Laura cooked us this superb apple tart.

This will, we hope, be followed by the 14 duck eggs in the incubator, due 'out' Thursday or soon there after. These are a mix of Sue and Rob's Muscovy ducks (the big meaty, bi-colour birds who are half way to being geese) and our last Khaki-Campbell eggs from just before the final female was out-foxed, plus a few KCs from Sue and Rob to make up the numbers. I don't know what % success to expect here - our KCs have been very low and these are the first Muscovies any of us have tried - but if we get all 14 we will be feeling a bit over-run. Fortunately, it is most unlikely. We may be lucky to get any.

Finally, an even sillier hatch story, and not my finest 'management' hour. Out in the goose-field/orchard, we have a 4' x 2' x 2' nest box intended for ducks, which we call, logically, "The Duck House". This was adopted by one of the hens (Donaldina) 12 days ago to go broody in, so I found her 8 eggs to sit on and promised to lock her up each night safe from the fox. As time went by I suspected that another hen (or more) was nipping in there each morning, bullying Donaldina off the nest and laying her own daily egg into the clutch.

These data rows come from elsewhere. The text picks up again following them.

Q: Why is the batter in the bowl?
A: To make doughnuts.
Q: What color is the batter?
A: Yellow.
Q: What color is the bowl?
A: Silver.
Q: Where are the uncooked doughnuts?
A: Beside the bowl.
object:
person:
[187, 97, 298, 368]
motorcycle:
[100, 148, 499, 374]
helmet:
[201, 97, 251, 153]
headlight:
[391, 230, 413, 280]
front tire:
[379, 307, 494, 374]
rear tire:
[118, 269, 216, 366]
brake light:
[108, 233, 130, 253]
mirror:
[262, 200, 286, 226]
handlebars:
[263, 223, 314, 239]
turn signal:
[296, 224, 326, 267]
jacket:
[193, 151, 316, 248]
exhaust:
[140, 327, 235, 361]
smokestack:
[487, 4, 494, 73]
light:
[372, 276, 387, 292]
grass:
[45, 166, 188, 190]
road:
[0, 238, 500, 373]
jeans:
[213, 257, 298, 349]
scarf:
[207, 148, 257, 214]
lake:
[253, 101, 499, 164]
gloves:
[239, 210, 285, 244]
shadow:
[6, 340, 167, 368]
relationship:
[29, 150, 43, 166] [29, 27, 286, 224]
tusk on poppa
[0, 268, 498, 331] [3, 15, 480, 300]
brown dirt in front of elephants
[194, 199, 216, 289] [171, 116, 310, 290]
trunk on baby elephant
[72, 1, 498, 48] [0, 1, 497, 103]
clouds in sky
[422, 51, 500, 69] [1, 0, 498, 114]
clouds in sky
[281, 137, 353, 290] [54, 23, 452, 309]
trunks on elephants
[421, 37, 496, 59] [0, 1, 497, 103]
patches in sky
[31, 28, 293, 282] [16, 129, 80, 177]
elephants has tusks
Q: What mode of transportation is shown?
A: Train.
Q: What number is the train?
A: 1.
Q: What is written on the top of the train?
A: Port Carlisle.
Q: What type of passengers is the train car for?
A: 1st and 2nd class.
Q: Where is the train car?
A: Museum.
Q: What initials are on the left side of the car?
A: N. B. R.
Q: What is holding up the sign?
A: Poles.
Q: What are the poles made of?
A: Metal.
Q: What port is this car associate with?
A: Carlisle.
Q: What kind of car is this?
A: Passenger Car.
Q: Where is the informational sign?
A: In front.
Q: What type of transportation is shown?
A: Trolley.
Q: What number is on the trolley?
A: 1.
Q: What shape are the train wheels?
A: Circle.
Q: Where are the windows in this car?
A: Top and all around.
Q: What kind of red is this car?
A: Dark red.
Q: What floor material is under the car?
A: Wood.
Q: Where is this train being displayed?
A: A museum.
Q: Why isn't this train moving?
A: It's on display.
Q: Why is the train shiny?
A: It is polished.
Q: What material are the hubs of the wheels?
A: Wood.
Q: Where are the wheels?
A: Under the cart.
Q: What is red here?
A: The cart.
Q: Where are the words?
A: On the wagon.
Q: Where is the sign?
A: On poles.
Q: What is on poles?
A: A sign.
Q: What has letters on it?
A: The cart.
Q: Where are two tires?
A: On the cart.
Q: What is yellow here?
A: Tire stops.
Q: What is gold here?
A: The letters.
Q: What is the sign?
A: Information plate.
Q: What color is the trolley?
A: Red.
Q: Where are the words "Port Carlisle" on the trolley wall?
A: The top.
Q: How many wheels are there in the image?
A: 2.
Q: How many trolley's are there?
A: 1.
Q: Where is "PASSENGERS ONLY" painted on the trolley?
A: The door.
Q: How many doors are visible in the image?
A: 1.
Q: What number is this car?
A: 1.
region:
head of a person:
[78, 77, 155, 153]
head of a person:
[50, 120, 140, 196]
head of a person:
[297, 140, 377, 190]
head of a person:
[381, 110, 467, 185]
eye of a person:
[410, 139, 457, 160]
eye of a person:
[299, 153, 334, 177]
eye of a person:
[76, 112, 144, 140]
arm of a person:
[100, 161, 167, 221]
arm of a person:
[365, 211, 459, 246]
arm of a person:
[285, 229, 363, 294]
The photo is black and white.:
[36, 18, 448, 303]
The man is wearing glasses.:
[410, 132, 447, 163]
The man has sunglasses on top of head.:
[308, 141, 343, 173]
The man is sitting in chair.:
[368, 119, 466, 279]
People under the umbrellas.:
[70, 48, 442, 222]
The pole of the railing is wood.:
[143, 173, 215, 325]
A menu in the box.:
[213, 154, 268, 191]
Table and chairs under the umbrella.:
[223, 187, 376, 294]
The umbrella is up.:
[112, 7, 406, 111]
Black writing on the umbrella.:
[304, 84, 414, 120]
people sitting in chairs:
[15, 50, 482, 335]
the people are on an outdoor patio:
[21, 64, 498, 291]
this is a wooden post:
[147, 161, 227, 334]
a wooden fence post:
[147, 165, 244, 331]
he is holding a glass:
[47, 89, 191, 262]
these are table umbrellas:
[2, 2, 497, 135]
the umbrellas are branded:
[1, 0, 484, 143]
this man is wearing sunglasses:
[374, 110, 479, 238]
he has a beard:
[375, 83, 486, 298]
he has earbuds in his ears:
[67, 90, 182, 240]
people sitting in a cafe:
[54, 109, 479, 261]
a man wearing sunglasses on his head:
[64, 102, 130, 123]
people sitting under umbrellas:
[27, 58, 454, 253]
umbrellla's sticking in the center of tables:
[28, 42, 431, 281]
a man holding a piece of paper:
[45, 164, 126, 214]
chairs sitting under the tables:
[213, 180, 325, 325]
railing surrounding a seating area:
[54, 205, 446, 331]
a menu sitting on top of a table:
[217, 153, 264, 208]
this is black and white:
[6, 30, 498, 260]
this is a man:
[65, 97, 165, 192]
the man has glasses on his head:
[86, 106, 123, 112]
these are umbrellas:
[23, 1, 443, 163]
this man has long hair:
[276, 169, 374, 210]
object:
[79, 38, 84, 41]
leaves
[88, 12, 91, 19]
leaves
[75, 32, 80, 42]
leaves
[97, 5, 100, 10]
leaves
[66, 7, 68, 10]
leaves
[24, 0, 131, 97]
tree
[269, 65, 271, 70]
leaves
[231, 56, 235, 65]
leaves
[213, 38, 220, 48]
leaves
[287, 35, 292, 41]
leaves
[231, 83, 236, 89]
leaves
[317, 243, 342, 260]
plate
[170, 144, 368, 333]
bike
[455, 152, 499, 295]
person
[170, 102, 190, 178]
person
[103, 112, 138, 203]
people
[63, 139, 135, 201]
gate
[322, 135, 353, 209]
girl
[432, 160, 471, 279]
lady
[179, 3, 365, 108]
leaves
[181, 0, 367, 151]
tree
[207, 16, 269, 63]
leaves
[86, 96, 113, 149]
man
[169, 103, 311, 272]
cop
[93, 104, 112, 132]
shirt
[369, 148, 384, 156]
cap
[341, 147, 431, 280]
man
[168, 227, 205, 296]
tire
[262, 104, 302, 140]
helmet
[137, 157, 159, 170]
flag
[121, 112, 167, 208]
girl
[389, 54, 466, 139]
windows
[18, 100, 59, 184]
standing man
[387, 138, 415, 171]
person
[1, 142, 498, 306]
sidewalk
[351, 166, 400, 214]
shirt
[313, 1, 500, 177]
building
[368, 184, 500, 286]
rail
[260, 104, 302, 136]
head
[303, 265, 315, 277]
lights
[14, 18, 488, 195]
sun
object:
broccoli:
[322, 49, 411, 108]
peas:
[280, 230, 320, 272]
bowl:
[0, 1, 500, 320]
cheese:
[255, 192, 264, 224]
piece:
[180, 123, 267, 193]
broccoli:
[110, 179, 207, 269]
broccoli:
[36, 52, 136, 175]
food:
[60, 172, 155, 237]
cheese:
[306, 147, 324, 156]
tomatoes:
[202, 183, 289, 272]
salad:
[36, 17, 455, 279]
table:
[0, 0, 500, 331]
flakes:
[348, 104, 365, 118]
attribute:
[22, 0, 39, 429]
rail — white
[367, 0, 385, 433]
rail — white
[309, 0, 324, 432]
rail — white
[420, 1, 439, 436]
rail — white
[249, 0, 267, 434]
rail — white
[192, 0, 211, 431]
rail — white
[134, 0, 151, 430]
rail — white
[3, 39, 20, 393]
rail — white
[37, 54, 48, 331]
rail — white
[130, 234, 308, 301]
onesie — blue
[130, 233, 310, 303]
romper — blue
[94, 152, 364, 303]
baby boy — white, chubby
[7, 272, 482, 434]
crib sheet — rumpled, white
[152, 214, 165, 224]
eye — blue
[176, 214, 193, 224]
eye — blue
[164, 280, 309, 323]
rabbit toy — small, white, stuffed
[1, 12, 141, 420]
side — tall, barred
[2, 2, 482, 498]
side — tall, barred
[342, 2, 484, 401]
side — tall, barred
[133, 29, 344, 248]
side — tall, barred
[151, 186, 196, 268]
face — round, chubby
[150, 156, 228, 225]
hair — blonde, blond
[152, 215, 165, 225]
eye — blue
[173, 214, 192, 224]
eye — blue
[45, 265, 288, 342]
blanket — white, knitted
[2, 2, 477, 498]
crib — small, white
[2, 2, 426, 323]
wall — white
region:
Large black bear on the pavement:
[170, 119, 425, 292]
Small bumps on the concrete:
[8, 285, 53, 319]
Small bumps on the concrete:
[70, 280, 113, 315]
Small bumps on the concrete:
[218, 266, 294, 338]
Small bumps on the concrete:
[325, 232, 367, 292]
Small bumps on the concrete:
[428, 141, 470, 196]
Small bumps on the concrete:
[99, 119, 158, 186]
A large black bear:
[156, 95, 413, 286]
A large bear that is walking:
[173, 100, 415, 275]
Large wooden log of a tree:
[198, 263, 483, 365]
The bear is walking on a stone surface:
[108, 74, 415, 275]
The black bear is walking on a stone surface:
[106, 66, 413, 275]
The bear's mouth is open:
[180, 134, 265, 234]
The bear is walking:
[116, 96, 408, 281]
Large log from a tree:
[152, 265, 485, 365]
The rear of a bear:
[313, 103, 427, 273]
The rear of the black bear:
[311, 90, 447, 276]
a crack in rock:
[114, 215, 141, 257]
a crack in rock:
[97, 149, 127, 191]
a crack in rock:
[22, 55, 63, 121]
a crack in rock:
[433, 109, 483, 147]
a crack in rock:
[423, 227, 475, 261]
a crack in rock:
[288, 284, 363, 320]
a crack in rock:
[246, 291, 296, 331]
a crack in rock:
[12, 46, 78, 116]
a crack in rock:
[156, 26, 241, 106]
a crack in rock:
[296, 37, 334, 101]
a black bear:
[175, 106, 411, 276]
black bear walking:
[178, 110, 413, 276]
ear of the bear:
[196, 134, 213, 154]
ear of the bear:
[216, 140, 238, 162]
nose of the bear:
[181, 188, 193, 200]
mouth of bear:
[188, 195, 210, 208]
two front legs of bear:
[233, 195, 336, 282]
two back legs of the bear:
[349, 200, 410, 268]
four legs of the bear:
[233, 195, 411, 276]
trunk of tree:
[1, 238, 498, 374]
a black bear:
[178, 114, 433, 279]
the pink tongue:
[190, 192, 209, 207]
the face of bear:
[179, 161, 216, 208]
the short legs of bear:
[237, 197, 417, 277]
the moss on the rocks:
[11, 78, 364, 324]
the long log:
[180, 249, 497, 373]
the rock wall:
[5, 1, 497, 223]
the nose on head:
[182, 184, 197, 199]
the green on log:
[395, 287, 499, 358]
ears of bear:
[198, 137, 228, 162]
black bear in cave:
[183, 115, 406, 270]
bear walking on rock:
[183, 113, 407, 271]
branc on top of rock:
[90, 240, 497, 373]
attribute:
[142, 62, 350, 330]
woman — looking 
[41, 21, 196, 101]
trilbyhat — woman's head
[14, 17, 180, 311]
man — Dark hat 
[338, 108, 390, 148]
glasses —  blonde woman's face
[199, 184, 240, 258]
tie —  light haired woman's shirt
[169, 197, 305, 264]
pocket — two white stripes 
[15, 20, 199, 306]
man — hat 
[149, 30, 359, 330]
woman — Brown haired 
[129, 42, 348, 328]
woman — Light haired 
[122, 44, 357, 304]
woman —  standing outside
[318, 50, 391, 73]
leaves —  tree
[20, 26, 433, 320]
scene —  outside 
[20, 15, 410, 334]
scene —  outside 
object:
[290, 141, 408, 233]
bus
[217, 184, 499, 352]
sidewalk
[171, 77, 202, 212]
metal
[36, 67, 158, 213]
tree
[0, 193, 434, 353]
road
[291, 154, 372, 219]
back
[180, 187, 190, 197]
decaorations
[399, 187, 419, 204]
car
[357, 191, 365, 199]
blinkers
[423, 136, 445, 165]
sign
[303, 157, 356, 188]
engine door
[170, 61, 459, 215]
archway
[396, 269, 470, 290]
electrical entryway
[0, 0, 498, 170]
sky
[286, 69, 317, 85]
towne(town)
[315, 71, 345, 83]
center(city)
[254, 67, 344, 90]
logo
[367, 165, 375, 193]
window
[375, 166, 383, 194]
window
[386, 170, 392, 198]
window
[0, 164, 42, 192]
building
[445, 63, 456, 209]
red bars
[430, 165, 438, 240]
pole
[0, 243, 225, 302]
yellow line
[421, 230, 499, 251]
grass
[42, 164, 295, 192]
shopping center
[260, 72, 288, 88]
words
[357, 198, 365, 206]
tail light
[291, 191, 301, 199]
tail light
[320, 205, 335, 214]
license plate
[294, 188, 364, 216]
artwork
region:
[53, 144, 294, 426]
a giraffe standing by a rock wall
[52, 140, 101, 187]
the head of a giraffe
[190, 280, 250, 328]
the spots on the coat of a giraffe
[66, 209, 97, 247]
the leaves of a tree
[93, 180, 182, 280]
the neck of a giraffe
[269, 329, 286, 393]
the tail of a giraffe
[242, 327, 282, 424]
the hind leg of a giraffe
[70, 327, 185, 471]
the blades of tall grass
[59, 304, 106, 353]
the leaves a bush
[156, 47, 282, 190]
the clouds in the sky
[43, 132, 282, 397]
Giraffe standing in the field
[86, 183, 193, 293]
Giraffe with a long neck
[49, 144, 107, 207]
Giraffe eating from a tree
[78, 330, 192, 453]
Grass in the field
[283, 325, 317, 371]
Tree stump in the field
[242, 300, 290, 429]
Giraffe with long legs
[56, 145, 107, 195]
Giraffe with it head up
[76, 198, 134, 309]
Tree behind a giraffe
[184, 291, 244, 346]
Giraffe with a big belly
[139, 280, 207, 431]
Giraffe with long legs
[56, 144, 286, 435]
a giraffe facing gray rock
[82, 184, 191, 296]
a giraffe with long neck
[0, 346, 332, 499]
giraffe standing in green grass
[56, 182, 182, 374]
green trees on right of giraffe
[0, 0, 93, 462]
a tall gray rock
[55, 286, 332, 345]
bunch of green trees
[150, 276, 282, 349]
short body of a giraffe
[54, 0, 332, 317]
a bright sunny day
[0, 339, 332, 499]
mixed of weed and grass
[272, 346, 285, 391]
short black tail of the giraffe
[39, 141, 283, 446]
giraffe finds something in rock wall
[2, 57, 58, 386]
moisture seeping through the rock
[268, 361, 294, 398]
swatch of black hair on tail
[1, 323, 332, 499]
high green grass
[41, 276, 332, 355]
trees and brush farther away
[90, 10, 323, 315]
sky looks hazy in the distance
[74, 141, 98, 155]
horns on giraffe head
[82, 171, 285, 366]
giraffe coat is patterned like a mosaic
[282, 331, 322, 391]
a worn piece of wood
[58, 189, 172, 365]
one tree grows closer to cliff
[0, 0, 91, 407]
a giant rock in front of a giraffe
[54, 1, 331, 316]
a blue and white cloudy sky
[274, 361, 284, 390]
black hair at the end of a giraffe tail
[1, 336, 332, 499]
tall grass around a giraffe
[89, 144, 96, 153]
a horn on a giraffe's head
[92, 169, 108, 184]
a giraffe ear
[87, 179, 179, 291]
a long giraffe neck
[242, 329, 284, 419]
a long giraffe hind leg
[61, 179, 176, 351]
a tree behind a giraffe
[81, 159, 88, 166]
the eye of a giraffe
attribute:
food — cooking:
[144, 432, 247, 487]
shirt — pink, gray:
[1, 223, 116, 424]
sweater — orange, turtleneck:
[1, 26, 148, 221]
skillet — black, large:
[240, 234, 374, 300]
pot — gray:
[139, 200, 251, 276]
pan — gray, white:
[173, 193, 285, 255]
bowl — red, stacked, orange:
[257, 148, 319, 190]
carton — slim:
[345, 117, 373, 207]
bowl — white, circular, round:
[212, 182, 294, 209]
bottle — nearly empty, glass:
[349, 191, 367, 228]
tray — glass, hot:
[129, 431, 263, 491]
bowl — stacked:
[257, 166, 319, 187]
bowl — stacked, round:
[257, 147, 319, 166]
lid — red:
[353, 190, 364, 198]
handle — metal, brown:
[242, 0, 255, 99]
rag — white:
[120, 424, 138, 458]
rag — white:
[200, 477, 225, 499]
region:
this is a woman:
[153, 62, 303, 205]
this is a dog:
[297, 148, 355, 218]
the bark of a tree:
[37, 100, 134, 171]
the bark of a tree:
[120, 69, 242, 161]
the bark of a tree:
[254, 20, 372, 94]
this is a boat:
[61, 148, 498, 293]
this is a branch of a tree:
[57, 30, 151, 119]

When the politics goes the way you want it to....
I did not get an opportunity to check while there were no birds in there, till today. TWENTY eggs!!! The poor hen can barely spread her 'front' out enough to cover them all. The experienced chicken-keepers among you will also have spotted another problem looming. All the eggs are similar colour (so it's probably one hen repeat laying) so I cannot tell which are the original 8.

Montana putting on a good show.
Come June 7th, Donaldina will have brooded those 8 for the full 21 days but the others for fewer days, so the 8 will hatch (if we are lucky) leaving the nest full of part-developed embryos. If we rescued them to the incubator we might then get one hatching on the 8th, one the 9th and so on. That would be a tricky clutch of babies to manage. Ah well. We shall see. We will cross those bridges when we come to them.

Shtumpy's first hatch,.
There is just one tiny fly in the ointment of our warm days - last night we suffered our first theft from the honesty box. It has been there for months and never an egg or a single cent stolen (as far as I know). Last night, though, some toe-rag cleaned out my money tin and left the dozen eggs in there. It was just 20, 10 and 5 cent coins, total value no more than €1.30, so we'd guess kids, but we don't get any passing kids (on foot anyway) so we'll probably never know. Ah well, guys, who ever you are, don't go spending all that at once now.